Dora, que tenía muy poca idea de lo que era el oficio, asintió enérgicamente. Parecía algo horrible.

Anduvieron un trecho por la calzada. El sol proyectaba sombras en el agua. Los ladrillos, cubiertos de musgo y pequeñas plantas, estaban calientes. Dora sentía el calor que traspasaba sus finos zapatos. La fuerte sensación que experimentaba de que su acompañante era tímida y nerviosa la tranquilizó. Temía menos a Catherine, y se alegraba de estar con ella.

—Hace tanto calor —dijo— que dan ganas de nadar. Yo no sé nadar; ojalá supiera. Supongo que usted sí. Todos saben, menos yo.

—Nunca me meto en el agua —dijo Catherine—. Sé nadar, pero no muy bien, y no me gusta. Creo que el agua me da miedo. Sueño con frecuencia que me ahogo.

Miró lúgubremente el lago; a la sombra de la calzada estaba oscuro y verde, el agua espesa, llena de hierbajos y sustancias flotantes.

—¿Ah, sí? Qué curioso. A mí nunca me ocurre eso —dijo Dora.

Se volvió para mirar a Catherine. Pensó en lo melancólica que parecía; y Dora, con la imaginación puesta repentinamente en marcha, se preguntó durante unos momentos si sería posible que Catherine quisiera realmente ser monja.

—¡No es posible que quiera entrar ahí! —dijo Dora de repente—. Encerrarse así cuando es tan joven y guapa. ¡Lo siento, ya se que es una grosería terrible, pero me entristece pensar en usted ahí metida!

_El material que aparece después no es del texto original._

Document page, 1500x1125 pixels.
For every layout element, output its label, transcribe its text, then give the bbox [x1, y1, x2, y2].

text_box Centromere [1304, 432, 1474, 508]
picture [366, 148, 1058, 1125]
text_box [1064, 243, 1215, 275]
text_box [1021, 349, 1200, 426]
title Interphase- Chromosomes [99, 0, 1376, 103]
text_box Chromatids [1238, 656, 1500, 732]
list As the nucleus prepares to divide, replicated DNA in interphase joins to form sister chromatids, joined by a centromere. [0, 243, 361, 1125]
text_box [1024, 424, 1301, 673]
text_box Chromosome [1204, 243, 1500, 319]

Catherine alzó los ojos, sorprendida, y después sonrió con mucha dulzura; miró abiertamente a Dora por primera vez.

—Hay cosas que no elegimos nosotros mismos —dijo—. No quiero decir que nos obliguen. Pero no las elegimos. Con frecuencia son las mejores cosas.

Yo tenía razón, pensó Dora, triunfante. No quiere entrar. Es una especie de conspiración contra ella. Todos han dicho durante tanto tiempo que va a entrar, y la han llamado su pequeña santa y todo lo demás, que ahora no puede librarse. Y cosas como las que ha dicho James esta mañana.

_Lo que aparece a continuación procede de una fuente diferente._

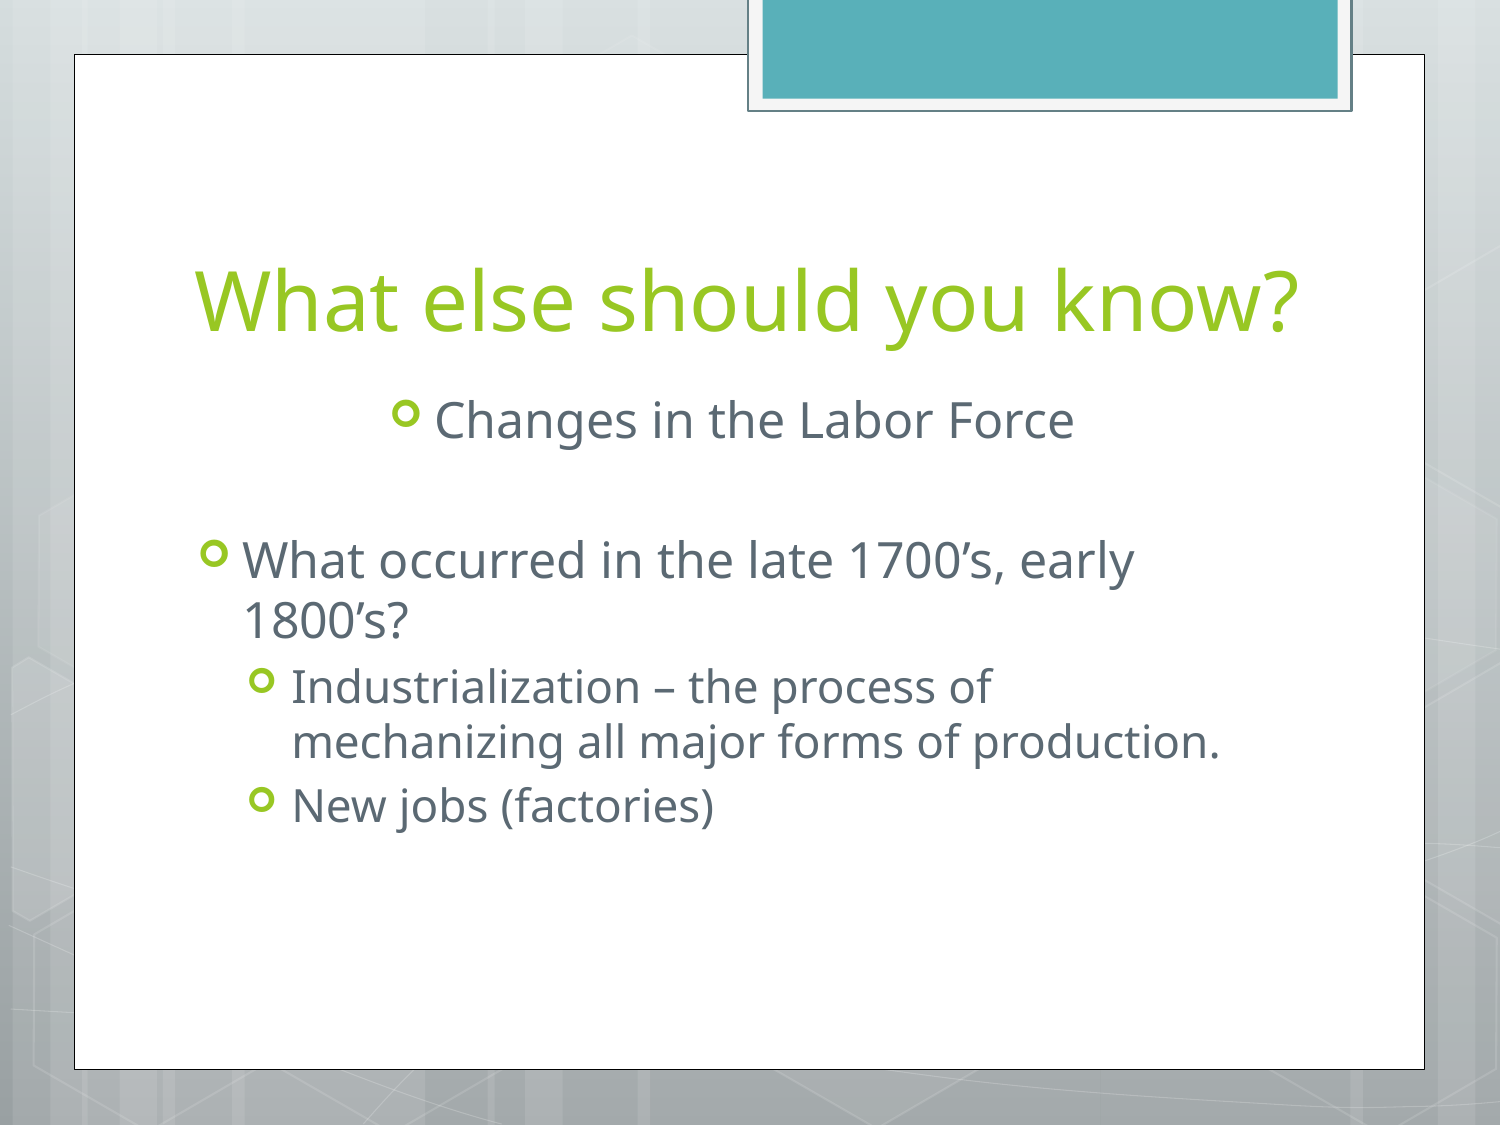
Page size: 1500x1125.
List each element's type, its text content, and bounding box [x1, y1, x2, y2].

list Changes in the Labor Force What occurred in the late 1700’s, early 1800’s? Industrialization – the process of mechanizing all major forms of production. New jobs (factories) [171, 381, 1283, 957]
title What else should you know? [171, 168, 1324, 357]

Estaba a punto de contestar a Catherine cuando vio con irritación que Paul se acercaba a ellas por la hierba. No la podía dejar en paz ni cinco minutos. Catherine le vio y tras susurrar algo a Dora y agitar la mano a modo de excusa, se dio la vuelta y siguió andando por la calzada; Dora se quedó parada.

Paul llegó hasta ella.

—No se me ocurría dónde podías haberte metido —dijo.

—Ojalá me dejaras en paz de vez en cuando —dijo Dora—. Tenía una conversación interesante con Catherine.

—No sé que podéis deciros Catherine y tú —dijo Paul—. ¡Aparentemente, tenéis unos intereses completamente distintos!

—¿Por qué no puedo hablar con Catherine? —dijo Dora—. ¿Crees que no soy digna de hacerlo o qué?

—Yo no he dicho eso —dijo Paul—, ¡pero por lo visto, tú piensas algo parecido! Si quieres saber mi opinión, creo que Catherine es todo lo que debería ser una mujer: encantadora, dulce, modesta y casta.

—No me respetas —dijo Dora con voz temblorosa.

—Claro que no te respeto —dijo Paul—. ¿Tengo alguna razón para hacerlo? Estoy enamorado de ti, por desgracia; eso es todo.

—Bien, para mí también es una desgracia —dijo Dora, y empezó a llorar.

—¡Basta! —dijo Paul—. ¡Basta!

Catherine había llegado al otro lado del lago y caminaba junto al muro de la abadía. Traspasó la primera puerta, que daba a los locutorios, y entró por la puerta que comunicaba con la capilla de los visitantes. Más adelante, a Dora se le antojó que la había cerrado de golpe.